A randomized, double-blind, placebo-controlled trial included 78 overweight women that received pomegranate vinegar (PV) beverage (1.5 g acetic acid and 700 μg ellagic acid/200 mL/day) or a placebo for 8 weeks.
Pomegranate vinegar reduced visceral adipose tissue, as measured by computed tomography (P = 0.037), and enhanced AMPK phosphorylation (P = 0.013) compared with the placebo group. The PV tended to suppress downstream gene expression, such as that of sterol regulatory element binding protein-1c and acetyl coenzyme carboxylase, in adipose tissue.
Together, these data suggest that pomegranate vinegar is an excellent AMPK activator and may exert beneficial effects on adiposity. (Park et al., 2014)

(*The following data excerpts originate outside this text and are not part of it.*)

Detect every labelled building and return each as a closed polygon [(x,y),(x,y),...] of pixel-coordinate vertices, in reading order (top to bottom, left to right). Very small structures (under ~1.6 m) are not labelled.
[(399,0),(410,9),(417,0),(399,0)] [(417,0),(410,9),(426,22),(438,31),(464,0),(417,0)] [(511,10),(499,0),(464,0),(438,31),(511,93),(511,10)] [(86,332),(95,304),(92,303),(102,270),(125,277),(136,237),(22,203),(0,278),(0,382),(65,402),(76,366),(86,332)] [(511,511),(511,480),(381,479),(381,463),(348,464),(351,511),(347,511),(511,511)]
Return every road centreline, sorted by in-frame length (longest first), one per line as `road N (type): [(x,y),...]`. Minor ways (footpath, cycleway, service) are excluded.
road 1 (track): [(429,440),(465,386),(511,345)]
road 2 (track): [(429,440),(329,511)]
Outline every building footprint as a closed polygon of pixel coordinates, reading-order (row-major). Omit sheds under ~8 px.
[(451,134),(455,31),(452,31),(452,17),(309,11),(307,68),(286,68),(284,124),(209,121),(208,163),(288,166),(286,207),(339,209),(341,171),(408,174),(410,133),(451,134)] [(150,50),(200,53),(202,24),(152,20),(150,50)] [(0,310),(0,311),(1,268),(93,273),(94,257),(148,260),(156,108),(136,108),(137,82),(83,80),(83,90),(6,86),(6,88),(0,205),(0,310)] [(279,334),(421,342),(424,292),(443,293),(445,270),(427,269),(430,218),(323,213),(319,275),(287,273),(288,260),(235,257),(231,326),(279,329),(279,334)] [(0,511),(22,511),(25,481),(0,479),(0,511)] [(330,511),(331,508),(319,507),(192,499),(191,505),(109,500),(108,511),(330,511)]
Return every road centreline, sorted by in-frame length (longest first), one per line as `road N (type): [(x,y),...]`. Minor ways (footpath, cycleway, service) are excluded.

Four men and seven women (aged 40 –72 years) diagnosed with type 2 diabetes participated in a randomized crossover study with a 3- to 5-day washout period between treatments. Participants followed a standardized meal plan for 2 days, consuming either 2 Tbsp apple cider vinegar or water at bedtime with 1 oz cheese (8 g protein, 1 g carbohydrate, and 1.5 g fat). The standardized meal plan was designed to reflect the individual’s typical diet.
Fasting glucose was reduced 0.15 mmol/l (2%) and 0.26 mmol/l (4%) for the placebo and vinegar treatments, respectively (time-by-treatment effect, P = 0.033). Closer examination of the data revealed that the vinegar treatment was particularly effective for the participants with a typical fasting glucose >7.2 mmol/l; in these individuals (n = 6), fasting glucose was reduced 6% compared with a reduction of 0.7% in those participants with a typical fasting glucose <7.2 mmol/l (n = 5).  (White and Johnston, 2007)

 

Dr. Ron


 

Articles

Pomegranate vinegar beverage reduces visceral fat accumulation in association with AMPK activation in overweight women: A double-blind, randomized, and placebo-controlled trial
            (Park et al., 2014) Download
Abstract Recent studies on animals have suggested that vinegar consumption may confer an antiobesity effect through the activation of the AMP-activated protein kinase (AMPK) signaling pathway. However, mechanisms of action in humans remain largely unknown. A randomized, double-blind, placebo-controlled trial was performed to examine whether a pomegranate vinegar (PV) beverage alleviates adiposity in overweight subjects, with emphasis on AMPK activation. Seventy-eight overweight women (BMI ≥ 25) were randomly assigned to receive either PV (1.5 g acetic acid and 700 μg ellagic acid/200 mL/day) or a placebo for 8 weeks. The PV reduced visceral adipose tissue, as measured by computed tomography (P = 0.037), and enhanced AMPK phosphorylation (P = 0.013) compared with the placebo group. The PV tended to suppress downstream gene expression, such as that of sterol regulatory element binding protein-1c and acetyl coenzyme carboxylase, in adipose tissue. Together, these data suggest that PV is an excellent AMPK activator and may exert beneficial effects on adiposity.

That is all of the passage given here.